CHALIAN: But, Chris -- Chris, even Sarah Huckabee Sanders actually pushed back on that, and I'm curious to see how the White House plays this out today. This morning she said it's not clear if he could just pick up the phone and get the information.

CUOMO: Well, you know, I don't know how to help her on that one.

CHALIAN: Exactly.

CUOMO: But he's a phone call away.

CAMEROTA: David Chalian, thank you for "The Bottom Line."

CHALIAN: Thanks, guys. CAMEROTA: "The Good Stuff," next.



[08:57:39] CUOMO: Time for "The Good Stuff."

Firefighters rock, right? No argument there. These guys from California prove that they put out all kinds of fires, like young Haley (ph), waiting for her school bus. Weather turns for the worse. Firefighters see the teen stuck in the rain. They immediately stop.


HALEY: He said that he would take me to school. And I got in the fire engine and it was pretty cool.


CUOMO: Of course it was. Haley said it's an experience she'll never forget. Not only because it was such a kind gesture but because she got to ride in a fire truck. As for firefighter Matt Moreno (ph)--


MATT MORENO, FIREFIGHTER: It's not in our job description to necessarily give rides, but in in case the right thing was done.
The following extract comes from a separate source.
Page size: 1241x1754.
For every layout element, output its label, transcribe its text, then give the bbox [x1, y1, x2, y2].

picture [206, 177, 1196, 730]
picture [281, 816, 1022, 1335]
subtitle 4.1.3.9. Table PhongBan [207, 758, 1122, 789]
CAMEROTA: How awesome is that? You roll up to high school in the fire truck. That would be great. Great entrance.

CUOMO: They are thinking help all the time.

CAMEROTA: OK, "Saturday Night Live," meanwhile, if you caught it this weekend, they channeled Forest Gump to depict Attorney General Jeff Sessions. Queue the late night laughs.


UNIDENTIFIED MALE: This is my best good friend Kellyanne. She ain't got no legs. She's the best talker you ever heard. They say she could sell steak to a skunk. But they don't let her talk anymore. I miss you Kelly. I always say life is like a box of chocolates. Sure are a whole lot of brown ones in there. No, I never talked to any Russians ever, and that's all I got to say about that.

I talked to the Russians. The Democrats want me to resign. I just got to prove to everybody that I don't have any ties to the Russians whatsoever.

UNIDENTIFIED MALE: This meeting never happened.

UNIDENTIFIED MALE: I wasn't going to remember it anyway. (END VIDEO CLIP)

CUOMO: He's been getting in better shape, the guy who plays Putin.



CAMEROTA: Because I sort of respected that he wasn't getting in better shape.

CUOMO: No, you can see, he's trimming down a little bit. He spends a lot of time with his shirt off, that guy.


CUOMO: It's become part of his job description.

CAMEROTA: That is awesome. "Saturday Night Live" is back with a vengeance, as usual.

CUOMO: Oh, what a world.

Time for CNN "NEWSROOM" with Poppy Harlow and John Berman, another man who spends a lot of time with his shirt off.

[09:00:00] CAMEROTA: Obviously.

JOHN BERMAN, CNN ANCHOR: I mean Chris Cuomo didn't know you could take pictures with a shirt on. If you --


BERMAN: If you follow Cuomo's Instagram feed, it's a virtually shirtless Instagram feed.

CUOMO: You can't (INAUDIBLE). This session is over.

HARLOW: I think we got -- I think we got -- we got real news here.